Last released in 2004 https://pypi.org/project/PyZ3950 --> http://www.panix.com/~asl2/software/PyZ3950 --> https://github.com/asl2/PyZ3950 (see the PRs) which is far from Python 3 compatible.
I don't think this file openlibrary/catalog/marc/download.py
is used any more. Because it tries to use web.run
which is no longer in the version of web.py installed. Also it tries to call http://wiki-beta.us.archive.org:9090 which is not able to be accessed.
Should openlibrary/catalog/marc/download.py
be deleted?
I went ahead and did a little grepping and such to see that these are all the places urllib is used (excluding infogami).
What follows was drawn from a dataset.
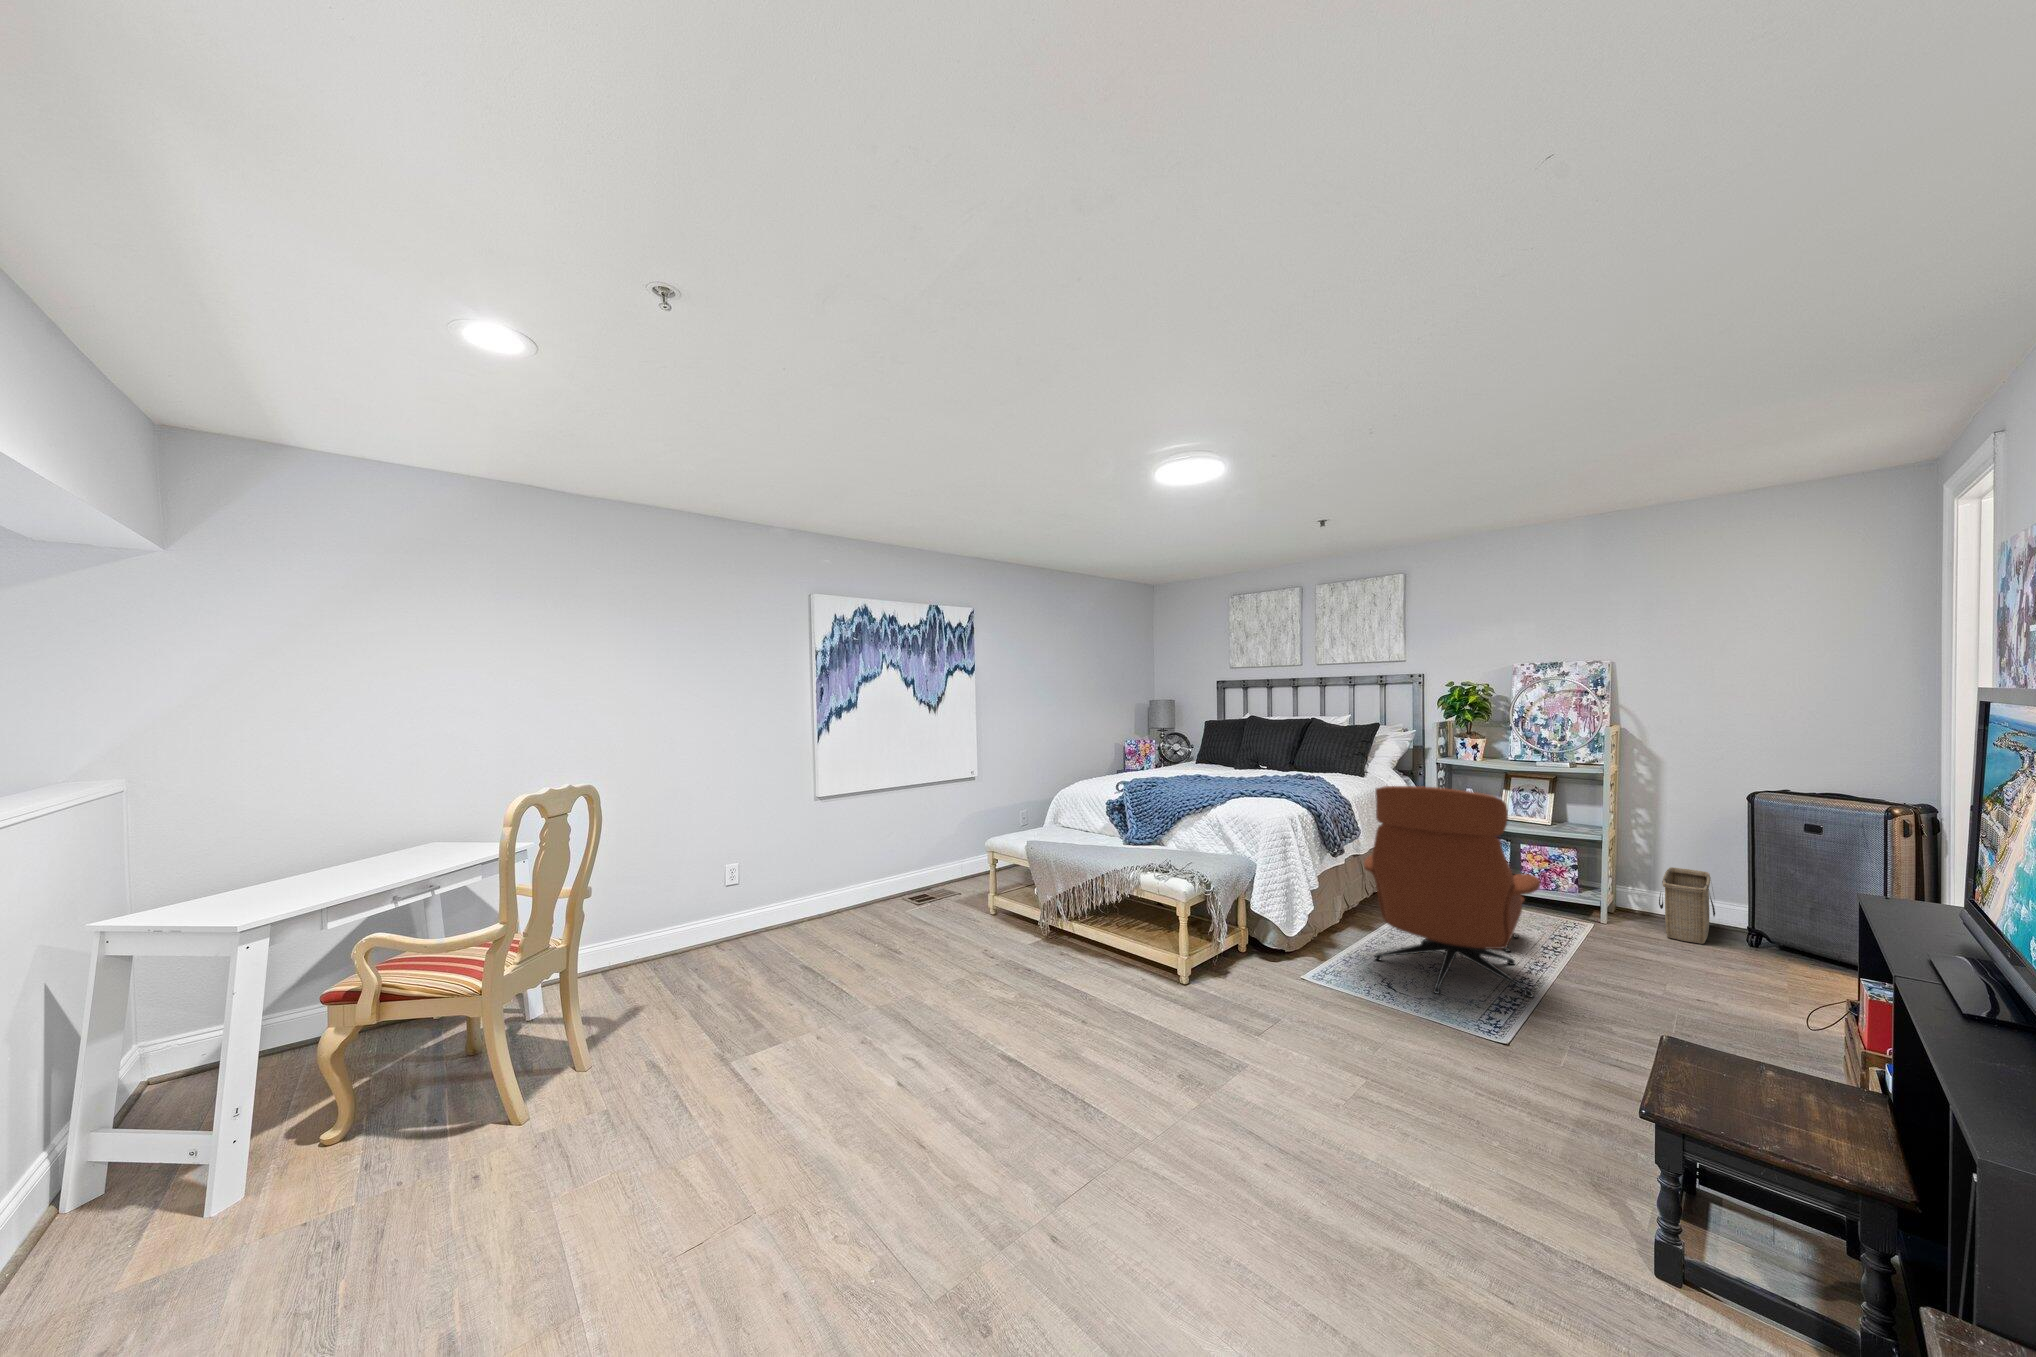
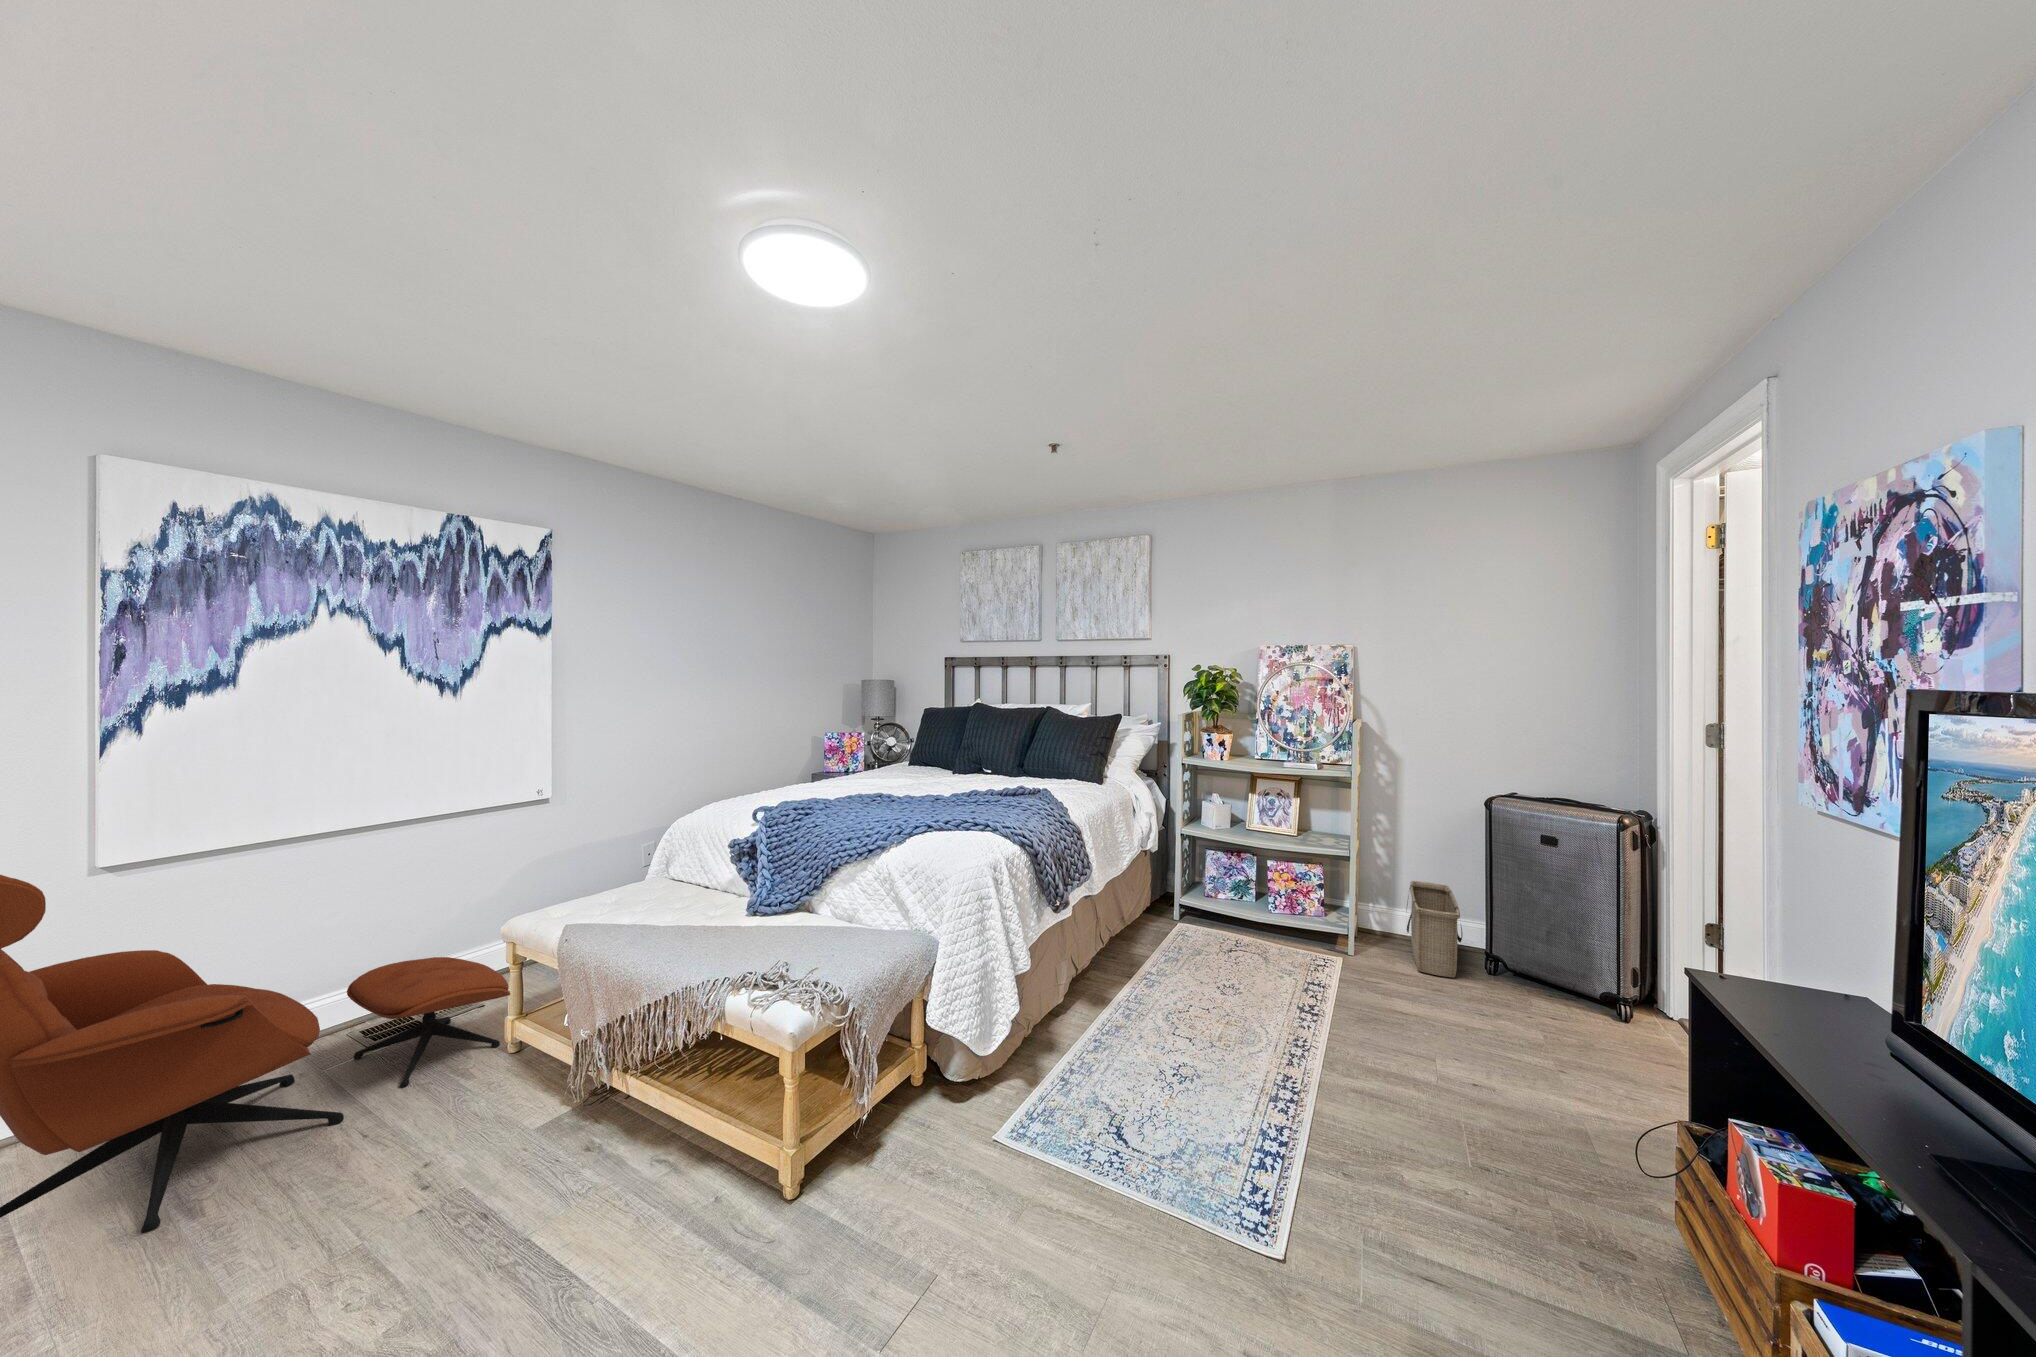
lounge chair: present [1364,786,1540,997] -> present [0,875,510,1233]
I'm not sure which of these functions we should still try to migrate away from.
At least some of the urlencodes could be changed to just passing the dict to requests.
@cclauss what do you think?
Filename | Count | 16 | 5 | 4 | 3 | 3 | 3 | 2 | 2 | 2 | 2 | 2 | 1 | 1 | 1 | 1 |
---|---|---|---|---|---|---|---|---|---|---|---|---|---|---|---|---|
./plugins/upstream/utils.py | 8 | urlencode | quote | parse_qs | urlparse | urlunparse | quote_plus | |||||||||
./plugins/upstream/borrow.py | 8 | urlencode | quote | |||||||||||||
./coverstore/utils.py | 8 | urlencode | urlsplit | unquote | urlunsplit | unquote_plus | parse_qsl | |||||||||
./utils/solr.py | 6 | urlencode | urlsplit | |||||||||||||
./plugins/openlibrary/code.py | 8 | urlencode | parse_qs | urlparse | urlunparse | |||||||||||
./plugins/openlibrary/tests/test_listapi.py | 8 | urlencode | Request | build_opener | HTTPCookieProcessor | |||||||||||
./plugins/openlibrary/tests/test_ratingsapi.py | 7 | urlencode | Request | build_opener | HTTPCookieProcessor | |||||||||||
./plugins/upstream/adapter.py | 4 | urlencode | Request | urlopen | ||||||||||||
./core/fulltext.py | 2 | urlencode | ||||||||||||||
./core/ia.py | 2 | urlencode | ||||||||||||||
./core/models.py | 2 | urlencode | ||||||||||||||
./core/sponsorships.py | 2 | urlencode | ||||||||||||||
./coverstore/tests/test_webapp.py | 2 | urlencode | ||||||||||||||
./plugins/admin/graphs.py | 2 | urlencode | ||||||||||||||
./plugins/importapi/code.py | 2 | urlencode | ||||||||||||||
./plugins/worksearch/code.py | 3 | urlencode | ||||||||||||||
./plugins/upstream/addbook.py | 4 | quote | urlparse | |||||||||||||
./core/processors/readableurls.py | 3 | quote | quote_plus | |||||||||||||
./catalog/utils/query.py | 3 | quote | ||||||||||||||
./plugins/books/code.py | 3 | urlsplit | unquote | |||||||||||||
./core/helpers.py | 2 | urlsplit | ||||||||||||||
./plugins/openlibrary/lists.py | 1 | parse_qs |